- _DOCUMENT SECTION_
This week we wish Ben Flatgard well on the next chapter of his career and welcome our new Hacking Healthcare blogger. We’ll also take a look at a few federal agency reports and announcements as well as a tech giant’s decision to launch medical clinics for all its employees. As a special treat, we also provide a quick recap of an exciting Supreme Court case. Welcome back to Hacking Healthcare.
Hot Links –
- Keep your wearables secure, and your implantables securer: The National Institute of Standards and Technology (“NIST”) recently released a draft report developed by the Interagency International Cybersecurity Standardization Working Group entitled Interagency Report on Status of International Cybersecurity Standardization for the Internet of Things (IoT) (“Report”).
The Report explains that Health IoT and Medical Devices (wearables, implantables, injectables, ingestibles) enable doctors, patients, and users to participate in real-time health monitoring, medication and nutrition tracking, and imaging. Despite these benefits, the Report also explains that like most IoT devices, Health IoT and Medical devices may be exposed to cybersecurity vulnerabilities.
If you are feeling inspired, NIST is accepting public comments on the Report until April 18, 2018.
- Apple tackles employee health: Apple is making health care moves with the launch of a group of independent health clinics, also known as AC Wellness. Apple will initially operate two clinics in Santa Clara County, California, and will be providing primary care services to Apple employees and their families as early as this spring. Job listings show that Apple is looking to hire designers to implement a program focused on preventing disease and promoting healthy behavior.
- FCC’s net neutrality repeal: The Federal Communications Commission recently published its order to repeal net neutrality and HealthcareITNews addressed how the order impacts the healthcare industry. Jessica Davis reports that while FCC Chairman Ajit Pai argues the repeal will boost telemedicine, some groups argue the repeal will enable the internet service providers to create fast lanes and charge higher fees and services. Ms. Davis says that some opponents feel the repeal may actually cause hospitals to reduce telemedicine programs because they will need to spend more money on the increased internet prices.
- Stroke-alert – there’s an app for that: The Food and Drug Administration said it will permit Viz.ai, a healthcare company that relies on artificial intelligence and deep learning to analyze medical data, to market an application that may alert medical practitioners of a potential stroke. According to an FDA press release, the application permits a first-line practitioner to use the application to analyze CT images of a patient’s brain. If the application identifies a potential stroke, it will automatically alert a medical specialist’s mobile device of the potential stroke. However, the specialist must review the CT images on a clinical workstation.

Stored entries
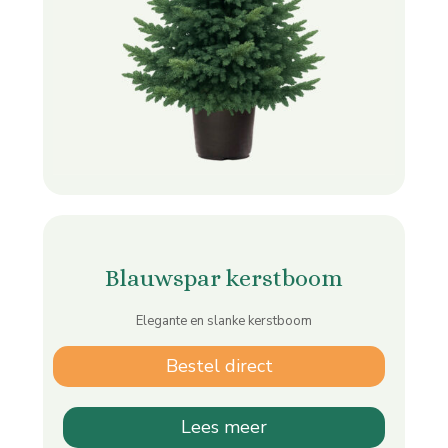
Blauwspar kerstboom
Elegante en slanke kerstboom
Bestel direct
Lees meer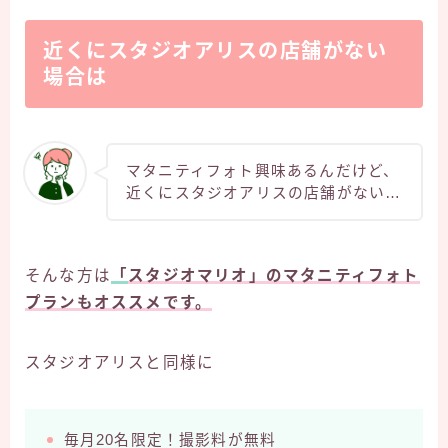
近くにスタジオアリスの店舗がない
場合は
マタニティフォト興味あるんだけど、
近くにスタジオアリスの店舗がない…
そんな方は
「
スタジオマリオ」のマタニティフォト
プランもオススメです。
スタジオアリスと同様に
毎月20名限定！撮影料が無料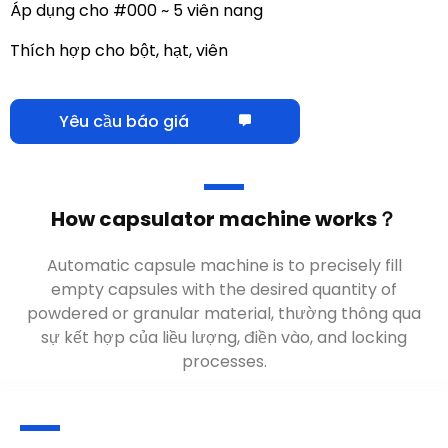
Áp dụng cho #000 ~ 5 viên nang
Thích hợp cho bột, hạt, viên
Yêu cầu báo giá
Máy đóng gói hoạt động như thế nào？
Máy tạo viên nang tự động là để đổ đầy chính xác
các viên nang rỗng với số lượng vật liệu dạng bột
hoặc dạng hạt mong muốn
, thường thông qua sự
kết hợp của liều lượng, điền vào,
và quá trình khóa
.
Các tính năng chính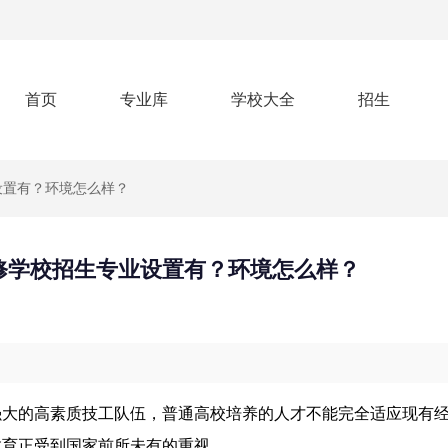
首页
专业库
学校大全
招生
设置有？环境怎么样？
修学校招生专业设置有？环境怎么样？
强大的高素质技工队伍，普通高校培养的人才不能完全适应现有
教育正受到国家前所未有的重视。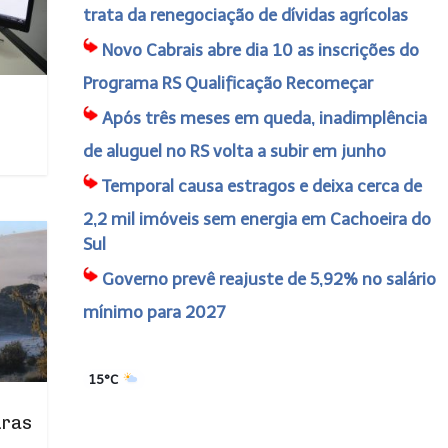
trata da renegociação de dívidas agrícolas
Novo Cabrais abre dia 10 as inscrições do
Programa RS Qualificação Recomeçar
Após três meses em queda, inadimplência
de aluguel no RS volta a subir em junho
Temporal causa estragos e deixa cerca de
2,2 mil imóveis sem energia em Cachoeira do
Sul
Governo prevê reajuste de 5,92% no salário
mínimo para 2027
15°C
uras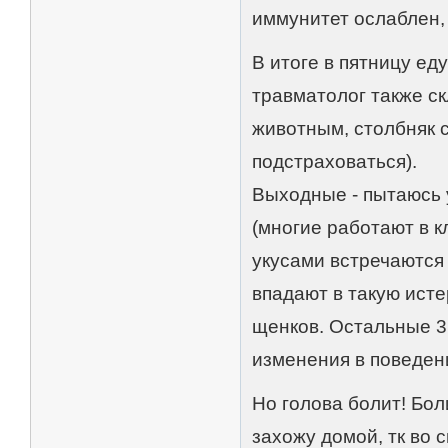
иммунитет ослаблен, 
В итоге в пятницу ед
травматолог также с
животным, столбняк 
подстраховаться).
Выходные - пытаюсь 
(многие работают в к
укусами встречаются 
впадают в такую исте
щенков. Остальные 3 
изменения в поведен
Но голова болит! Бол
захожу домой, тк во с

- _ASSIGNMENT_
Can you set down, word for word, the part of the Hacking Healthcare post between "- Stroke-alert –" and "a clinical workstation.", inclusive?

- _THE ANSWER_
- Stroke-alert – there’s an app for that: The Food and Drug Administration said it will permit Viz.ai, a healthcare company that relies on artificial intelligence and deep learning to analyze medical data, to market an application that may alert medical practitioners of a potential stroke. According to an FDA press release, the application permits a first-line practitioner to use the application to analyze CT images of a patient’s brain. If the application identifies a potential stroke, it will automatically alert a medical specialist’s mobile device of the potential stroke. However, the specialist must review the CT images on a clinical workstation.